Sunday, May 22, 2011 @ 9:34 PM
And now for something completely different...
Somewhere along the way, I forgot how to write.
This may sound strange coming from someone with two English degrees, but it's the truth. I have no idea how it happened. What I do know is that this weekend I attended a seminar on writing that made me realize that I had lost my voice. Somewhere between SATs and MLA, I forgot what it meant to write with my senses and speak from the soul.
I took creative writing classes in college. I even traveled to Europe for the sole purpose of writing poetry (who was I kidding? I wanted to go to Europe). Being around poets made me think I was a bad writer. What I should have realized was that I was just bad at poetry. Truthfully, I was out of practice. I wrote stories all my life. Growing up, I monologued in front of the bathroom mirror for hours, talking to my imaginary audience as if I were Oprah. From the time I learned to make letters, I spent hours inventing stories and making books for my mom. In middle school, I wrote for fun. I took on personalities in poems, writing about things I had never experienced. I had wit. I was charming. I wrote for my own enjoyment. I was free.
Something happened when I got to high school. I started caring what other people thought of me. I had always been fearlessly myself--never afraid to be the only girl in the second grade who wore a Blossom hat or who showed up on Halloween dressed up as a giant Hershey kiss. Once I hit the 9th grade, I fought every urge to stand out or be carefree, weighing the social consequences of each decision before making any. Most dangerously, I stopped writing for myself. My once-imaginative diary became a chronicle of social interactions, gossip and endless lists of my diet and exercises. I wrote about what everyone else deemed important. I learned what my teachers wanted in an essay and delivered. I made my once-vibrant writing bland by subscribing to the formulaic methods my English teachers used. I knew how to write well even before any teacher had ever required me to use Focus Correction Areas in a paper.
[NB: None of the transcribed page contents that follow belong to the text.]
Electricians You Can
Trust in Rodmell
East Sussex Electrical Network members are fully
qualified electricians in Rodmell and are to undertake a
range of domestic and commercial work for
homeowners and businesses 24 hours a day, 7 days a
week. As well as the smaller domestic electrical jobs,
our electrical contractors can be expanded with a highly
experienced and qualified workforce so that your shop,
I spent too much care re-reading my papers looking to check off requirements when I should have been reading to make sure I could hear myself in my writing.
Fast forward to present. Well, maybe this morning. I sat in front of Joe Yonan of The Washington Post's Food and Travel section talking about losing my voice. I didn't develop laryngitis; I simply realized that none of my blog posts actually sound like me. I've spent the past 11 years [yikes, I feel old!] without any semblance of myself in anything I write. I've forgotten how to even go about writing fiction. When I was writing my capstone for graduate school, I was five pages into my writing before I stopped cringing every time I used the personal "I" in my paper. That moment held much bigger significance than moving beyond what I had been trained not to do stylistically. It symbolized how I had completely taken myself out of everything I had written for over a decade. I was shocked.
Being that this is so recent, I'm still processing it. I can tell you that my immediate thought is: write. write. write. I need to write. I want to hear my own voice in my writing again, even if it's the softest whisper hiding behind introductory paragraphs, clauses and 1" margins.
Labels: writing
I feel so sad that you have felt stifled and silenced for the past 11 years! Also, lovely post. I have always liked your writing voice and I'm looking forward to it's evolution! Or freedom?
Thanks, Chels! I was horrified when I realized how long it had been since I wrote things for fun.
I hear you. I sat in front of him and spoke and it hit me, "I really need to get my brain together". I need to take another look at my writing and improve it. So lovely to meet you this weekend!
I love this post, and I completely feel where you are coming from. Eat, Write, Retreat really spoke to the writer in me, as opposed to the blogger trying to get traffic from anywhere and everywhere. I am looking forward to lots of reflection on the event. I had so much fun meeting you and having dinner on Friday. Keep in touch!
I know how you feel (minus the english degrees) it's so easy to get wrapped up in someone else's style (for me it's my bosses, I chameleon their style and forget I have my own) It's hard for me to switch from that voice to figure out what mine is. I guess that's what the blog will help me with. though, It was so great to meet you this weekend and I look forward to following your journey to find your voice again!